It was long believed that a big budget, female superhero couldn’t carry the box office. And then, in 2017, “Wonder Woman” came out, and disproved that notion. To date, it has grossed $822 million worldwide. No doubt buoyed by the #MeToo movement, the DC franchise had many champions. I was one of them.
When I saw it in the cinema, I felt a surge of emotion when Diana Prince (Gal Gadot) threw off her cloak and climbed out of the trench to fight off the German soldiers with nothing but her bullet-repelling bracelets, her shield, and lots of courage. Wonder Woman stands for many things: Truth and justice, and she seems like the perfect hero for our times.

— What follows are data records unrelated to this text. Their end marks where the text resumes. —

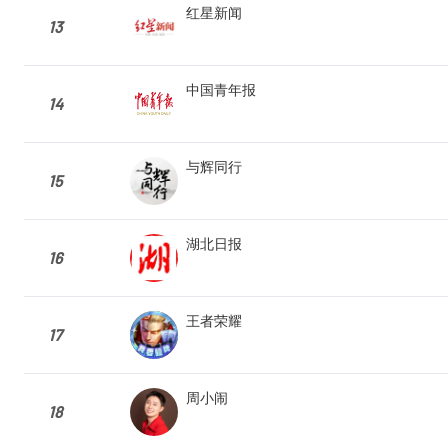
红星新闻
13
中国青年报
14
与辉同行
15
湖北日报
16
王者荣耀
17
周小闹
18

Now comes the bubble burst. Like most superhero fans, I’ve been looking forward to the sequel. At my house, we had a countdown to Christmas. HBO Max obtained the rights to the sequel, “Wonder Woman 1984”, and decided to make the right business move — to release the sequel online the same day (Christmas) as it was being released in the cinema. (I haven’t been to the cinema since March, and I don’t intend to go back anytime soon). In anticipation of its release, I rewatched “Wonder Woman”, the night before, and found a lot to complain about. These were things I had probably glossed over, or didn’t notice, because of the significance of the film. I had gotten swept up in the moment.
For instance, I generally don’t like superhero love stories; I’m much more interested in the bigger issues that these types of films can address, but I was OK with it in “Wonder Woman.” Steve Trevor (Chris Pine) was charming, and he and Wonder Woman had good chemistry. But when he died, at the end, I thought, good, now she can move on and can develop into who she needs to become. But that isn’t what happened. Sure, 70 years later, she shows up, saves the day with her lasso and gravity defying leaps and bounds, but as a person, she is still emotionally stunted. She’s still pining for the first guy she had ever met, and with whom, she had spent, maybe, a week?